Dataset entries
________________________

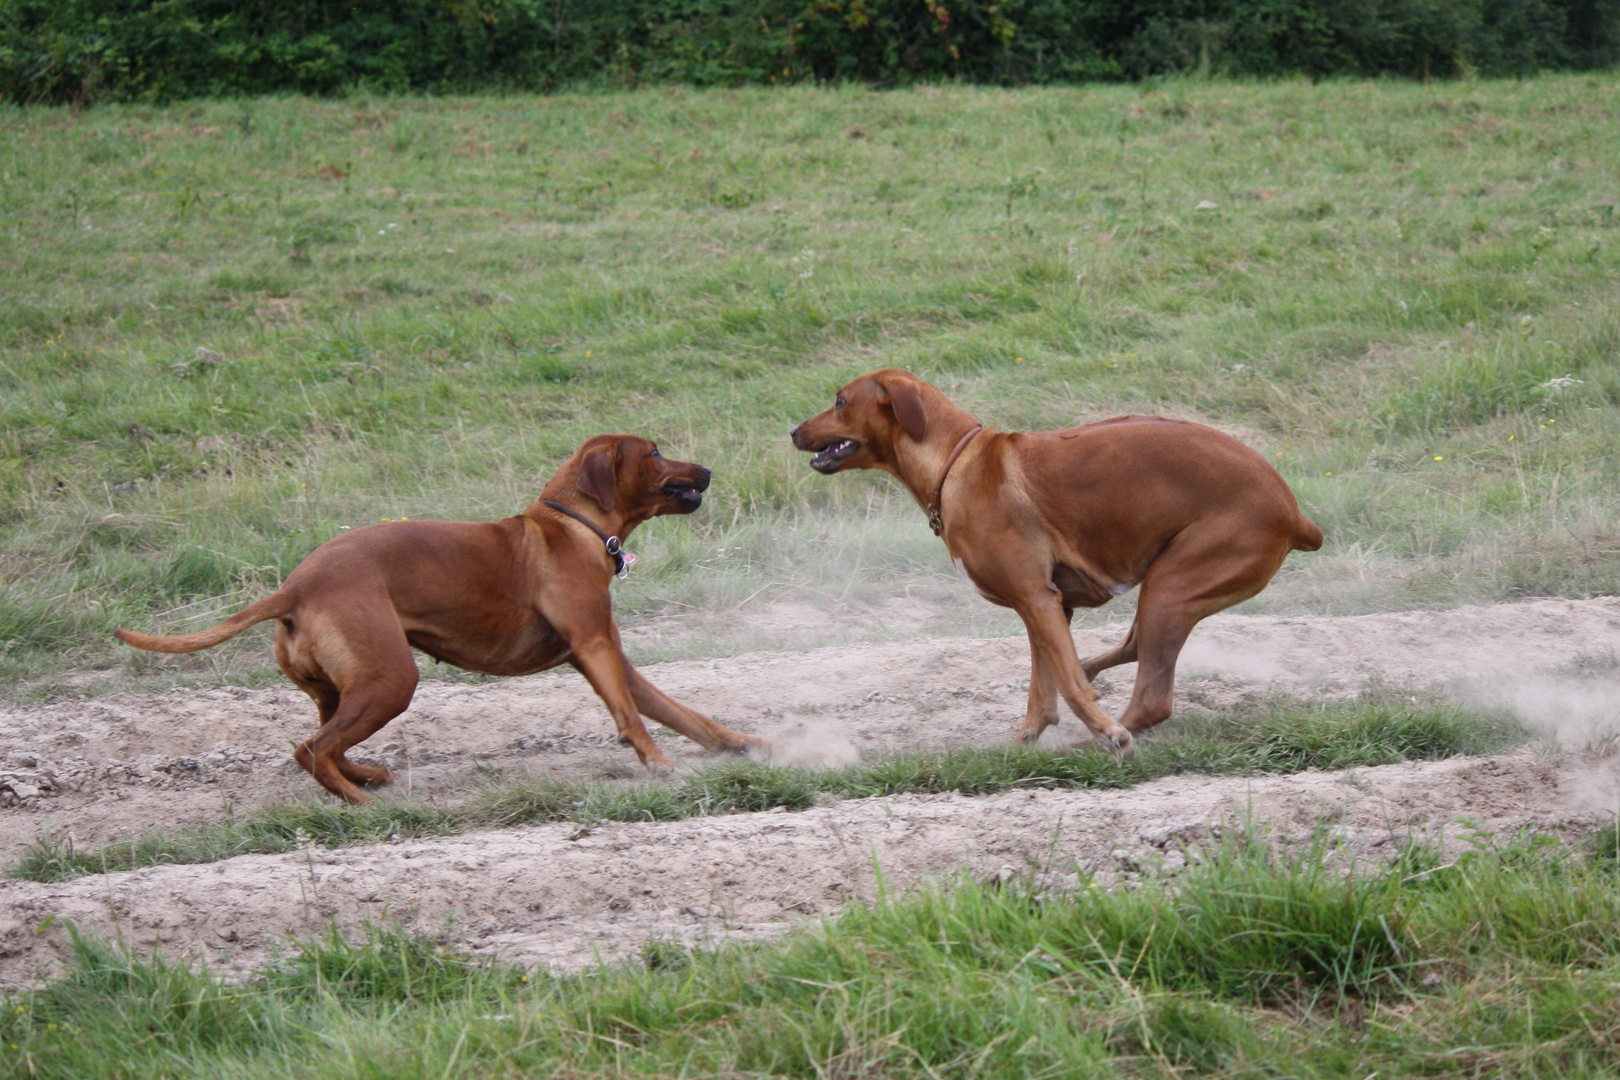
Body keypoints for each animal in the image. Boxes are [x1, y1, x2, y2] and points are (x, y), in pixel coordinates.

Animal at [119, 433, 764, 803]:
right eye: (654, 452)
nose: (707, 470)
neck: (573, 524)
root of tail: (294, 588)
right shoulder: (594, 649)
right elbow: (632, 716)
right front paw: (657, 763)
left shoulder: (612, 658)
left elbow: (685, 713)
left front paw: (739, 742)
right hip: (391, 680)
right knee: (312, 750)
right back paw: (361, 805)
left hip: (342, 687)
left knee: (326, 743)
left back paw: (365, 777)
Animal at [790, 372, 1321, 751]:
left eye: (840, 401)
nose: (793, 430)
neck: (954, 463)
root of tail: (1294, 513)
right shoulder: (1047, 607)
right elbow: (1042, 688)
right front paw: (1024, 742)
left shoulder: (1037, 599)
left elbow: (1061, 683)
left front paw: (1102, 730)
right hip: (1167, 589)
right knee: (1130, 649)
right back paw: (1094, 684)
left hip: (1173, 587)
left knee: (1152, 700)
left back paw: (1101, 740)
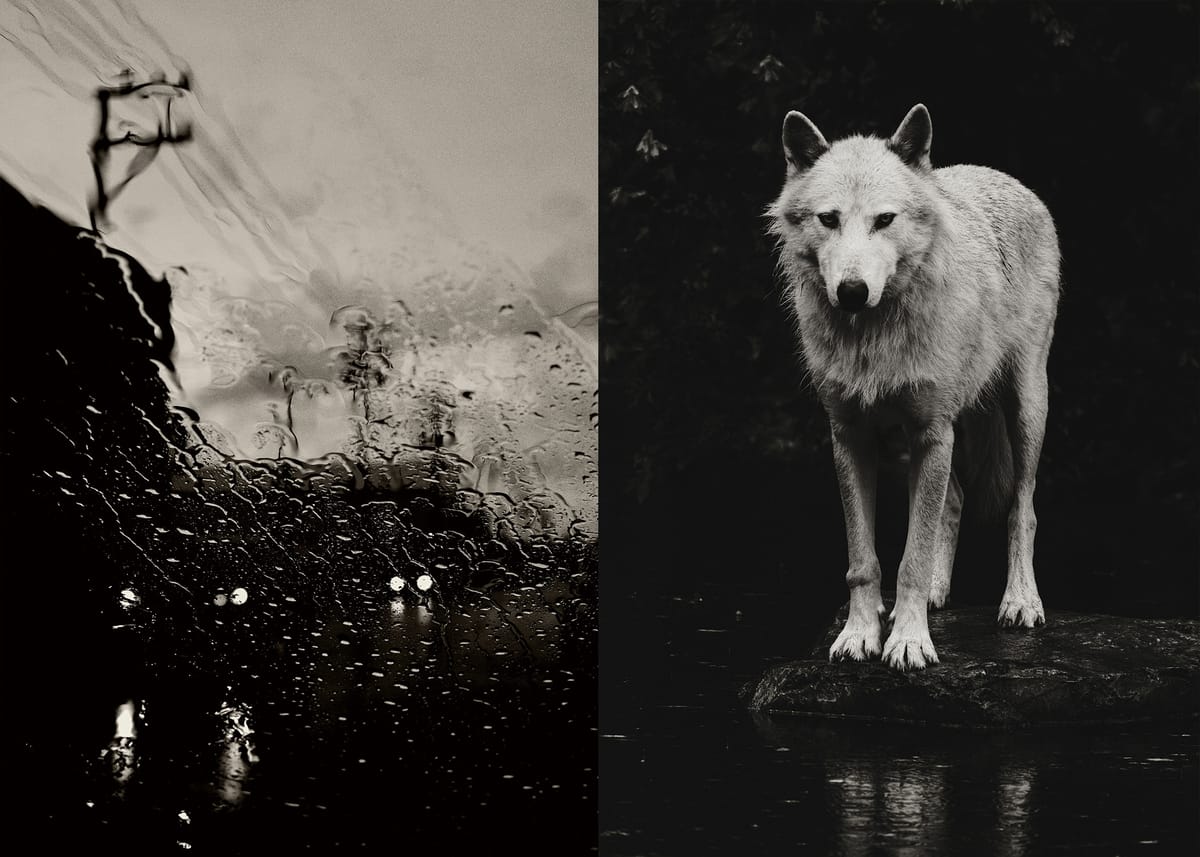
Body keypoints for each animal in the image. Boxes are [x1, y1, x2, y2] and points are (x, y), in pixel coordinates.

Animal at [766, 104, 1060, 671]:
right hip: (925, 438)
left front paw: (907, 642)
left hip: (1025, 409)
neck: (872, 337)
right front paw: (861, 634)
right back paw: (935, 595)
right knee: (955, 500)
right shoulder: (851, 437)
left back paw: (1020, 601)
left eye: (885, 220)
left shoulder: (931, 432)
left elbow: (912, 557)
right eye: (828, 219)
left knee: (1024, 507)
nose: (852, 291)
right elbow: (865, 560)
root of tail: (1003, 177)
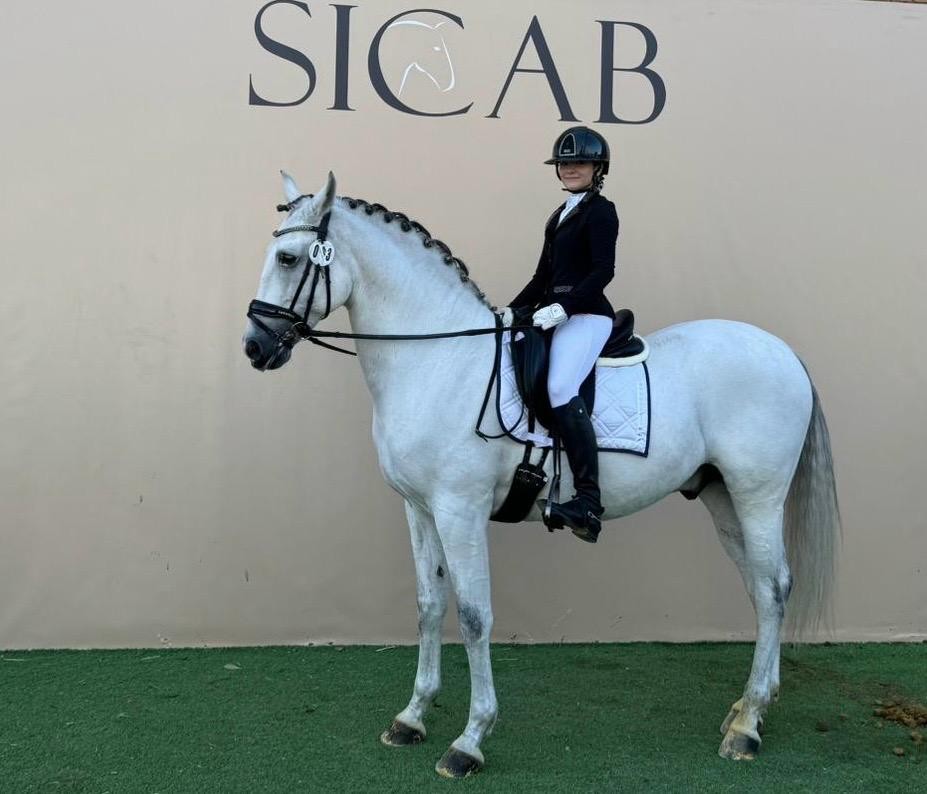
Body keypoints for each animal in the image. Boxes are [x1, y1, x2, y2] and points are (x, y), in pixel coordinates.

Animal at [241, 172, 840, 772]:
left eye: (289, 258)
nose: (254, 347)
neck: (438, 362)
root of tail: (782, 352)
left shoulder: (460, 510)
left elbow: (474, 615)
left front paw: (470, 740)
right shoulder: (419, 508)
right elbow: (429, 606)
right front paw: (411, 718)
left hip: (758, 495)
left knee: (773, 587)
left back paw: (747, 727)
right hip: (722, 497)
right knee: (761, 587)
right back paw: (750, 707)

________________________

_What the task asks_
All pictures are to be skipped. Output, word for word, the lines in the data above starting at the line containing "right knee: (312, 750)" and ending at the line containing "neck: (438, 362)".

_Answer below_
right knee: (312, 750)
right back paw: (361, 805)
left hip: (342, 687)
left knee: (326, 743)
left back paw: (365, 777)
Animal at [790, 372, 1321, 751]:
left eye: (840, 401)
nose: (793, 430)
neck: (954, 463)
root of tail: (1294, 513)
right shoulder: (1047, 607)
right elbow: (1042, 688)
right front paw: (1024, 742)
left shoulder: (1037, 599)
left elbow: (1061, 683)
left front paw: (1102, 730)
right hip: (1167, 589)
right knee: (1130, 649)
right back paw: (1094, 684)
left hip: (1173, 587)
left knee: (1152, 700)
left back paw: (1101, 740)
Body keypoints for each animal in the image. Boxes are [x1, y1, x2, y2] and points are (x, y), in pixel coordinates.

Animal at [766, 104, 1060, 671]:
right hip: (925, 438)
left front paw: (907, 642)
left hip: (1025, 409)
neck: (872, 337)
right front paw: (861, 634)
right back paw: (935, 595)
right knee: (955, 500)
right shoulder: (851, 437)
left back paw: (1020, 601)
left eye: (885, 220)
left shoulder: (931, 432)
left elbow: (912, 557)
right eye: (828, 219)
left knee: (1024, 507)
nose: (852, 291)
right elbow: (865, 560)
root of tail: (1003, 177)
Body keypoints for each animal in the image. Boxes are [x1, y1, x2, y2] and points are (x, y), in pixel coordinates.

Animal at [241, 172, 840, 772]:
left eye: (289, 258)
nose: (254, 347)
neck: (438, 362)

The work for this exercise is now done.